Erev Yom Kippur • Yom Kippur Eve
October 11, 2016 • 10 Tishrei 5777
Rabbi Bridget Wynne
If only I'd taken that job...
If only I’d visited him more when he was sick …
If only my parents had been different…
If only I'd married someone different...
If only I'd known then what I know now...
We’ve all been here, haven’t we? Wishing we could rewrite the past, go back and change decisions we made, perhaps even the family we were born into or the person we were born as.
It’s understandable. We want to free ourselves from pain -- over losses, hurts, dreams unfulfilled, not having lived up to our own or others’ expectations … So we imagine how much better life would be if we had made different choices or hadn't been dealt a particular hand of cards. We think about the “if only,” yearning for a different past that would have led to a less painful present.
Besides “if only” about the past, there are the stories we tell ourselves about other people.
If only I had a job like his
If only my children were successful like theirs
If only I’d bought my house at the right time, like she did
If only I was as healthy, attractive, wealthy as they are
If only my life was as easy, carefree, happy as theirs
The New Year is a perfect time for these thoughts since it invites us to reflect on our lives: how they could be different, how they could be better.

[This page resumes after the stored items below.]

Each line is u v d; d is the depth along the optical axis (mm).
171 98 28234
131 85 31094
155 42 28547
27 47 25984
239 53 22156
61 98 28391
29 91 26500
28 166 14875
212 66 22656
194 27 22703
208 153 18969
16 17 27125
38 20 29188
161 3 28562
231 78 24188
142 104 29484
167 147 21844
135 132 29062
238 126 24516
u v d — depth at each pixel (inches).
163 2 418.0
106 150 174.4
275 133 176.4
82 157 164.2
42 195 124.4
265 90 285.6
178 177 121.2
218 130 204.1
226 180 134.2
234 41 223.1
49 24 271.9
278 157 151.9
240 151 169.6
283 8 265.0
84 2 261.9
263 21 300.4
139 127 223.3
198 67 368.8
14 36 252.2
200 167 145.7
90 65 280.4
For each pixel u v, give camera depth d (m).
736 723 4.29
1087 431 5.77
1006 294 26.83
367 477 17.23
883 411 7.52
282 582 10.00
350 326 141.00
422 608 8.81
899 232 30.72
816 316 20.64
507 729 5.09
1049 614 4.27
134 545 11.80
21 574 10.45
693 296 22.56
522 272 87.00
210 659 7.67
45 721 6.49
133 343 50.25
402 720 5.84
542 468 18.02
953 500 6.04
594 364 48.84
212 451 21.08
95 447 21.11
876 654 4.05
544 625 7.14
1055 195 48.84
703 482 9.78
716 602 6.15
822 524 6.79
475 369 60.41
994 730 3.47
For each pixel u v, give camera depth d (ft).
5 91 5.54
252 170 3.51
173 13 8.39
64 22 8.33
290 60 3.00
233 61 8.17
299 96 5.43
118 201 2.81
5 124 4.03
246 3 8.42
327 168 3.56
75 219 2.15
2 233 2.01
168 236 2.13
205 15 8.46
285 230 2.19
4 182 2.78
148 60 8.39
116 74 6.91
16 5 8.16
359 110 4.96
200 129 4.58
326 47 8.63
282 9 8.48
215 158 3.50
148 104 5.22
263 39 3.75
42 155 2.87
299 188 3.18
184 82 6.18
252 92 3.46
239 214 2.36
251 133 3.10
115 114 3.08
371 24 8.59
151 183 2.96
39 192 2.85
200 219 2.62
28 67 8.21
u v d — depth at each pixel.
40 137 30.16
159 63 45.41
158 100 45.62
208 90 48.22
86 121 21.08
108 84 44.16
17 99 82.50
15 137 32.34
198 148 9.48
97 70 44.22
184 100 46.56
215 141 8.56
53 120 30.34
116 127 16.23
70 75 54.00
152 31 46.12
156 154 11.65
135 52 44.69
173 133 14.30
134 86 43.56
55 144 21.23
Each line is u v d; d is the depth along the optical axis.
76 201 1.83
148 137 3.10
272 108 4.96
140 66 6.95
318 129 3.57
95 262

I’ve had my share of these fantasies, but they have never changed my past or my present. In fact, trying to free ourselves from today’s burdens through dreams of a better past or of living someone else’s life can trap us in a cycle of anger, jealousy, guilt, and self-recrimination that distract us from changing what is or will be.
What might we do instead? I want to share two teachings with you this evening: letting go and choosing life. First, letting go. We can pay attention to the “if only” stories we habitually tell ourselves, looking to see whether any of them serve us. Then, we can consider letting go of those that are not helpful. That could mean facing the pain, the loss, the hardships that the stories are meant to take away, but chances are that they weren’t a cure anyway.
We turn to face what is painful in our lives not to make ourselves miserable but to acknowledge what is and to let go of the anger, judgment, and self-loathing we may have carried along with the fantasies of “what if.”
Here is how poet Alfred Huffstickler describes it:
… Let the pain be pain
Not in the hope it will vanish
But in the faith that it will fit in,
And be then not any less pain but true to form.
Because anything natural has an
inherent shape and will flow towards it.
And a life is as natural as a leaf.
That’s what we’re looking for:
not the end of a thing
but the shape of it.
Wisdom is seeing the shape of your life without
Obliterating, getting over, a
Single instant of it. *
Accepting the reality of the difficulties in our lives, we can then choose, if we wish, to seek acknowledgment and comfort for them. We can work with what is and what comes next.
Letting go of “what ifs” can help make room for the second teaching I want to share, choosing life.
I bet you’ve heard the Jewish way of offering a toast, “l’chaim,” “to life.” It’s so simple and familiar that I rarely think about it, but the words we read from the Torah on Yom Kippur morning bring it into focus. They describe how the Israelites, our spiritual ancestors, stood together at Mount Sinai a few months after fleeing slavery in Egypt to receive the teachings that would help them build a new community.
“You stand here, all of you, today, before the Holy One … heads of tribes, elders, officials, men, women, children, even the strangers within your camp, from those who chop wood to those who draw water … [and] I, [the Holy One] have put before you life and death … choose life, that you and those who come after you may live …” (Deuteronomy 29:9-10; 31:19)
Is our tradition telling us to decide whether to live or die? No, it is affirming that every choice we make matters. These choices range from how we treat our loved ones to how we spend money; from how we define success to the ways we respond when we see others being hurt, from how we choose our food to how we remind ourselves of our deepest values.
What do these decisions have to do with choosing life or death? Listen again to the end of that quote: “Choose life, that you and those who come after you may live …” Every choice our ancestors made, every choice we make, has an impact not only on us but on others and on our world. As Martin Luther King, Jr. said, “We are caught in an inescapable network of mutuality, tied in a single garment of destiny.” (Letter from a Birmingham Jail)
Letting go … of the “what if” stories we tell ourselves, of the hope that these stories will take away our pain, turning, instead, to find our place in the network of mutuality, to weave our lives, choice by choice, into that single garment of destiny.
Our ancestors stood together at Mount Sinai and heard the call. Today and tomorrow, we are here, together, to reflect on the stories we will let go of, the choices we will make so that when we say, "l’chaim," we will know what we mean and how each of us, in this New Year, will choose life.